## Problem to work on
Extract the stretch of the listing from the line containing "## Technologies" through the line containing "To commit, you", reproducing those lines exactly, with both end lines included.

Start of Material provided

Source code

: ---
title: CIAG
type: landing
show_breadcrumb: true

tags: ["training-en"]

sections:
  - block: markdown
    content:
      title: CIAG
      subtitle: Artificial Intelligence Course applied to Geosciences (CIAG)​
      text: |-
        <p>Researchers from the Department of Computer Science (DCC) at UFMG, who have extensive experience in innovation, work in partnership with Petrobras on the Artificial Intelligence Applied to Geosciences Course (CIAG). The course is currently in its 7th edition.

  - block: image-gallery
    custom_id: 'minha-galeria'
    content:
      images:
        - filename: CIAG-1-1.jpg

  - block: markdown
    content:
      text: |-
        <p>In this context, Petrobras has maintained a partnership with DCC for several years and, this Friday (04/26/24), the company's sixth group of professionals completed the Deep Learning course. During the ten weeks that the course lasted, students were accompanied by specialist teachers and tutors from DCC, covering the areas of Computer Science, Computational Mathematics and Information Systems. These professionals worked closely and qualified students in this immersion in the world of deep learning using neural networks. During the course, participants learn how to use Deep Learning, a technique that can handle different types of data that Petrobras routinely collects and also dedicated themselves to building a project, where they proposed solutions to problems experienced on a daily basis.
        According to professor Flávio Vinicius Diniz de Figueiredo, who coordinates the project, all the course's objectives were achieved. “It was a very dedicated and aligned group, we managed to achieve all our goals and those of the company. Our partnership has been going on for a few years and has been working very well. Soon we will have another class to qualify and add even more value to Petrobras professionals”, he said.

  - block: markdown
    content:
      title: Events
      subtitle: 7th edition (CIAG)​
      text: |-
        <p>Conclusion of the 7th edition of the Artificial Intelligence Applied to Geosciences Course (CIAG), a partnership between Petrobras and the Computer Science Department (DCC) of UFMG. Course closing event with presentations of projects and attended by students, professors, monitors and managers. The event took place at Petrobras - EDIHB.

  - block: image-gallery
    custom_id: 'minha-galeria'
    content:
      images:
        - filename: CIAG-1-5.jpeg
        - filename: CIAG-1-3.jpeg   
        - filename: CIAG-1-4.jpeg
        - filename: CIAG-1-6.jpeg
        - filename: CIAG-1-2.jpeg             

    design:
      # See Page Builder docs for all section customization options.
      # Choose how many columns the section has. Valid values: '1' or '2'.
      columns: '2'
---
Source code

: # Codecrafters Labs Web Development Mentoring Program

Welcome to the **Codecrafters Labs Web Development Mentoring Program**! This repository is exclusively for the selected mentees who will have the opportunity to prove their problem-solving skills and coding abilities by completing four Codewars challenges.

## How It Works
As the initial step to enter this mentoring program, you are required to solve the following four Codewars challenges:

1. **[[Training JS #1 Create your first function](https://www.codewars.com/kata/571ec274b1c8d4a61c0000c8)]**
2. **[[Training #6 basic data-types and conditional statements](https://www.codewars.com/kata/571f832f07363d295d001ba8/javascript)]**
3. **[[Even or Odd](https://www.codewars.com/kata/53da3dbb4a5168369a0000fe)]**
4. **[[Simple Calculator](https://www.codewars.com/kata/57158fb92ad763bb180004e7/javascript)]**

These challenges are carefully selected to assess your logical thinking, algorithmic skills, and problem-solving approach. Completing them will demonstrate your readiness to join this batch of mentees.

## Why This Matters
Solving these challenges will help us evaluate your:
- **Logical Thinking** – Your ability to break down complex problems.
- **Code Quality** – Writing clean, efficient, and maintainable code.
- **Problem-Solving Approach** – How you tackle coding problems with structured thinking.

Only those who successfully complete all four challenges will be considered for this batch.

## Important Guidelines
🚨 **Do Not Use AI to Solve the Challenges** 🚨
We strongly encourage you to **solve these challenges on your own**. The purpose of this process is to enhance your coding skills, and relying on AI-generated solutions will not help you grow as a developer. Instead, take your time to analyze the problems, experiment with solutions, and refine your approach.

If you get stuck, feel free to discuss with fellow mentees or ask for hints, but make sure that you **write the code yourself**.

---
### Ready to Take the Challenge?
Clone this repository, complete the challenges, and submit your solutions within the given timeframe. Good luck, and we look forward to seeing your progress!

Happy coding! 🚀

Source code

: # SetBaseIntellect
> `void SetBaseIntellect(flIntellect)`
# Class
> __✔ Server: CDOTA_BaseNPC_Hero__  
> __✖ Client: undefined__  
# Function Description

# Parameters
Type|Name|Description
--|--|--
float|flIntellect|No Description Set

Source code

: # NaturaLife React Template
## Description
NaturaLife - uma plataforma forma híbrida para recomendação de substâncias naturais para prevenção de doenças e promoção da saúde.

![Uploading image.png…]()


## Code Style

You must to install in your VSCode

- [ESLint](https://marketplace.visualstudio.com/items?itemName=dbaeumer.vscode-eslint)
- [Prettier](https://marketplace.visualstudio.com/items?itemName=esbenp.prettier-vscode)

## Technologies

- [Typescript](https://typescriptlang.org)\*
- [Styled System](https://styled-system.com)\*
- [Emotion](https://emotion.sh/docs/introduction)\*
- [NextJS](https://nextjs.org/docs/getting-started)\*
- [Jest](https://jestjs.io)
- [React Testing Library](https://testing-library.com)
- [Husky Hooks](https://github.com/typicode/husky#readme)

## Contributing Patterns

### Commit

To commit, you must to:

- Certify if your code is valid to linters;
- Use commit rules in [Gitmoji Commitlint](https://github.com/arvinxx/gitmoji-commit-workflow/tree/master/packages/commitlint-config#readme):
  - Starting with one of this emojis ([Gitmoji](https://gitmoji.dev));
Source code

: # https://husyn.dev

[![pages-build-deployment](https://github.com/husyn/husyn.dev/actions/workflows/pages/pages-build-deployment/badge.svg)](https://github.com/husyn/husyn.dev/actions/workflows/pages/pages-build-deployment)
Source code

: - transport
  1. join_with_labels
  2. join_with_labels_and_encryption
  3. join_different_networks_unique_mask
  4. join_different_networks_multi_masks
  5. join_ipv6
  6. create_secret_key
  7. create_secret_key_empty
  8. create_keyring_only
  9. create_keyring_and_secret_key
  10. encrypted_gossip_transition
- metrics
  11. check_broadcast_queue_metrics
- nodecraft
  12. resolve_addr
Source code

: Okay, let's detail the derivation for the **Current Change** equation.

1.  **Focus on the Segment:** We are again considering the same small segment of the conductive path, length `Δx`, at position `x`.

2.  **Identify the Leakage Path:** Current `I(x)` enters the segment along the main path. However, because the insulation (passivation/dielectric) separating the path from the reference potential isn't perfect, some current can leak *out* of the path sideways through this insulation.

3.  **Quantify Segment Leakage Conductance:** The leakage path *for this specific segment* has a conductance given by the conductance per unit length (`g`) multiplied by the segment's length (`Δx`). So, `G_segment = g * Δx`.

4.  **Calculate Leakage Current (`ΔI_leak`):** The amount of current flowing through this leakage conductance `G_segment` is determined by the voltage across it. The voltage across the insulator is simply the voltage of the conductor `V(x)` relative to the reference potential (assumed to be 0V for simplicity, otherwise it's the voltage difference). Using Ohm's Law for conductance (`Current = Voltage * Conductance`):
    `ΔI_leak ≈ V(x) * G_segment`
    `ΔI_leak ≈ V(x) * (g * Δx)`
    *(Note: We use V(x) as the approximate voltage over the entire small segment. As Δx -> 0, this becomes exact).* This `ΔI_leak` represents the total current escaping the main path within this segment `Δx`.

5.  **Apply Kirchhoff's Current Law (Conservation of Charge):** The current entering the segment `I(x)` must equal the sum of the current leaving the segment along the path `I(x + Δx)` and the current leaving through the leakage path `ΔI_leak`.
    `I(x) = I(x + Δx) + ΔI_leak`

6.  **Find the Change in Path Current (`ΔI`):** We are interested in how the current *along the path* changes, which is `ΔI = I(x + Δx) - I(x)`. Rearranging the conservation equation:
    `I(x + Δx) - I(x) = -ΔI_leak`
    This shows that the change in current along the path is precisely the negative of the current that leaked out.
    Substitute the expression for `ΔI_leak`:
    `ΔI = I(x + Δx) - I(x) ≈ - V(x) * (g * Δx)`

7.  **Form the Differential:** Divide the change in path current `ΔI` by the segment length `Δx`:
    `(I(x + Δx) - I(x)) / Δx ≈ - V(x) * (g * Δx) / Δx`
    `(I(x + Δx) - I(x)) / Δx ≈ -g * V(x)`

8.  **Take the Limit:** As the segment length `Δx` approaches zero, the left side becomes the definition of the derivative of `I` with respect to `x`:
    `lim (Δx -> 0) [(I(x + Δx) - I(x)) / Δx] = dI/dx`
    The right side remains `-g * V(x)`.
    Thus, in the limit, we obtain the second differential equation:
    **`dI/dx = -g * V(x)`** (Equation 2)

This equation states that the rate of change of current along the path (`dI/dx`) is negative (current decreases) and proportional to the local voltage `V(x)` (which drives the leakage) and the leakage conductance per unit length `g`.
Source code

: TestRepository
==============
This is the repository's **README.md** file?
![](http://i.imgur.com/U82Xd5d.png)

End of Material provided

## Output below
## Technologies

- [Typescript](https://typescriptlang.org)\*
- [Styled System](https://styled-system.com)\*
- [Emotion](https://emotion.sh/docs/introduction)\*
- [NextJS](https://nextjs.org/docs/getting-started)\*
- [Jest](https://jestjs.io)
- [React Testing Library](https://testing-library.com)
- [Husky Hooks](https://github.com/typicode/husky#readme)

## Contributing Patterns

### Commit

To commit, you must to:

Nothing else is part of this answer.